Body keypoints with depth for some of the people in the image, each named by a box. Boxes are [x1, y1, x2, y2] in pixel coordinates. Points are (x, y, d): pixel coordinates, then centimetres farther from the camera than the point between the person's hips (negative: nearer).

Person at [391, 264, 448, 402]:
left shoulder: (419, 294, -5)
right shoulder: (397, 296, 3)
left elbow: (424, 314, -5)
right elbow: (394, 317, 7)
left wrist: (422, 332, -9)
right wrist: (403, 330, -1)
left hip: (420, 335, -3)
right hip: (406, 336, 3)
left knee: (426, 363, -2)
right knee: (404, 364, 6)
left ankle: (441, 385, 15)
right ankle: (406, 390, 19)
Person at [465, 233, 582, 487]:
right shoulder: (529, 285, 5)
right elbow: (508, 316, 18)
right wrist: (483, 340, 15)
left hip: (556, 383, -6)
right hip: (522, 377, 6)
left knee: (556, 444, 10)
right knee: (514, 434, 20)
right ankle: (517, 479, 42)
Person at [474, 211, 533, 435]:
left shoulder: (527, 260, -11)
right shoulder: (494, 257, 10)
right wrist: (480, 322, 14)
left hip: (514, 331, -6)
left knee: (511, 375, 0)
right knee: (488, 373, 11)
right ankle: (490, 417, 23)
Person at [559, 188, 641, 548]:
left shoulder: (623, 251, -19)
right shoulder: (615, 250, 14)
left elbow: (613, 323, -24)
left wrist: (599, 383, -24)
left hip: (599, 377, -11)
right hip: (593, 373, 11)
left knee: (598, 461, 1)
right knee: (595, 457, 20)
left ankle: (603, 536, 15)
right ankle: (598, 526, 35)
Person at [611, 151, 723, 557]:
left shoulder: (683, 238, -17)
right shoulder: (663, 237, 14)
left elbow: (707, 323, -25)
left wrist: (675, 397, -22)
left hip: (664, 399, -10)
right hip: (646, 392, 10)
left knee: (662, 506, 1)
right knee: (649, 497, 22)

○ ○ ○ ○

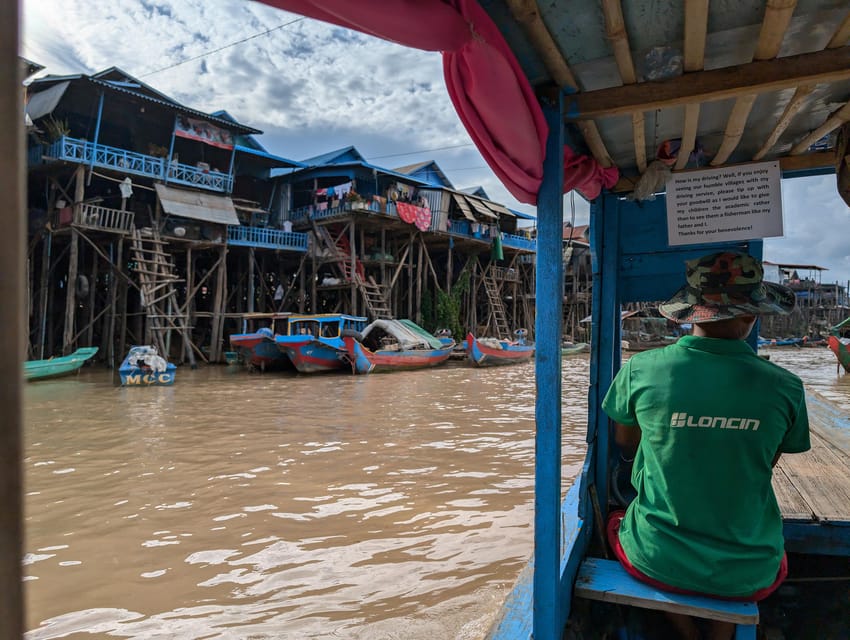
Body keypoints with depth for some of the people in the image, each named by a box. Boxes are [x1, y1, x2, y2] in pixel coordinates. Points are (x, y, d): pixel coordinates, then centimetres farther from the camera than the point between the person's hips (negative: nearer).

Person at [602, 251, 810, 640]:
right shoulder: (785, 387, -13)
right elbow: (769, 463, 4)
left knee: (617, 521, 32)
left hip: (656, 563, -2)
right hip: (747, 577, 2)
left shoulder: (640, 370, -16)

○ ○ ○ ○

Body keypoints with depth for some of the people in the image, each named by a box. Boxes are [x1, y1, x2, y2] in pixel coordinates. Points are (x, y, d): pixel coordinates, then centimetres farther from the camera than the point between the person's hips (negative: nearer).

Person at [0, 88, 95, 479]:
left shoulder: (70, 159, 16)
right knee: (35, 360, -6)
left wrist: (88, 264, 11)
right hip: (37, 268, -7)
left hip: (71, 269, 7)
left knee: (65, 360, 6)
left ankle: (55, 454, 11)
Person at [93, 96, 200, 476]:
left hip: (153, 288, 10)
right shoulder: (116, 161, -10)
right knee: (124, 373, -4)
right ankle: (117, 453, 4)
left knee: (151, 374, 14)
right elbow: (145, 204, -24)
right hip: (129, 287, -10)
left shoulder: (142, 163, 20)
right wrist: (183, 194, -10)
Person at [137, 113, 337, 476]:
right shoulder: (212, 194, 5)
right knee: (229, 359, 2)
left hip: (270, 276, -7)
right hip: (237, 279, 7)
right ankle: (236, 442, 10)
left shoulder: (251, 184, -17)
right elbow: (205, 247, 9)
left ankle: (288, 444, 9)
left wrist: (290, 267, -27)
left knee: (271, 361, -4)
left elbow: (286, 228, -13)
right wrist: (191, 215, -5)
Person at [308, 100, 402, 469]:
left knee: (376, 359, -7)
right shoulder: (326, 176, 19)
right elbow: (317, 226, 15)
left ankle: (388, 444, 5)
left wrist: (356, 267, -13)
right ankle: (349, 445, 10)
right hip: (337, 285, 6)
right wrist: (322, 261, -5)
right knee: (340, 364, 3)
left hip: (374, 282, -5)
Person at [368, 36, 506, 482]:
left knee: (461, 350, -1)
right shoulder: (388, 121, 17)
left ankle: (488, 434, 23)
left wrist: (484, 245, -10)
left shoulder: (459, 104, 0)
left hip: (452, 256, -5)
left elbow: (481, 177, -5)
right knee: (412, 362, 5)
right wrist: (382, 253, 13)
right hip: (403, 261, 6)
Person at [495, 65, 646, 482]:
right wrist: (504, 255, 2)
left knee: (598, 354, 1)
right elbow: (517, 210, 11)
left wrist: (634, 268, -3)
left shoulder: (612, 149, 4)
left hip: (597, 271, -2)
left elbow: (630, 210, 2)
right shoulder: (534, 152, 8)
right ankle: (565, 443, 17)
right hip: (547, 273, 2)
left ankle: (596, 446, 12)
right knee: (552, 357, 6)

○ ○ ○ ○

Can you put the lines of the listing into a numbered list, starting at the line containing "right ankle: (406, 390, 19)" and ending at the line containing "right shoulder: (663, 237, 14)", with both of those lines included and blank lines skipped?

1. right ankle: (406, 390, 19)
2. Person at [465, 233, 582, 487]:
3. right shoulder: (529, 285, 5)
4. right elbow: (508, 316, 18)
5. right wrist: (483, 340, 15)
6. left hip: (556, 383, -6)
7. right hip: (522, 377, 6)
8. left knee: (556, 444, 10)
9. right knee: (514, 434, 20)
10. right ankle: (517, 479, 42)
11. Person at [474, 211, 533, 435]:
12. left shoulder: (527, 260, -11)
13. right shoulder: (494, 257, 10)
14. right wrist: (480, 322, 14)
15. left hip: (514, 331, -6)
16. left knee: (511, 375, 0)
17. right knee: (488, 373, 11)
18. right ankle: (490, 417, 23)
19. Person at [559, 188, 641, 548]:
20. left shoulder: (623, 251, -19)
21. right shoulder: (615, 250, 14)
22. left elbow: (613, 323, -24)
23. left wrist: (599, 383, -24)
24. left hip: (599, 377, -11)
25. right hip: (593, 373, 11)
26. left knee: (598, 461, 1)
27. right knee: (595, 457, 20)
28. left ankle: (603, 536, 15)
29. right ankle: (598, 526, 35)
30. Person at [611, 151, 723, 557]:
31. left shoulder: (683, 238, -17)
32. right shoulder: (663, 237, 14)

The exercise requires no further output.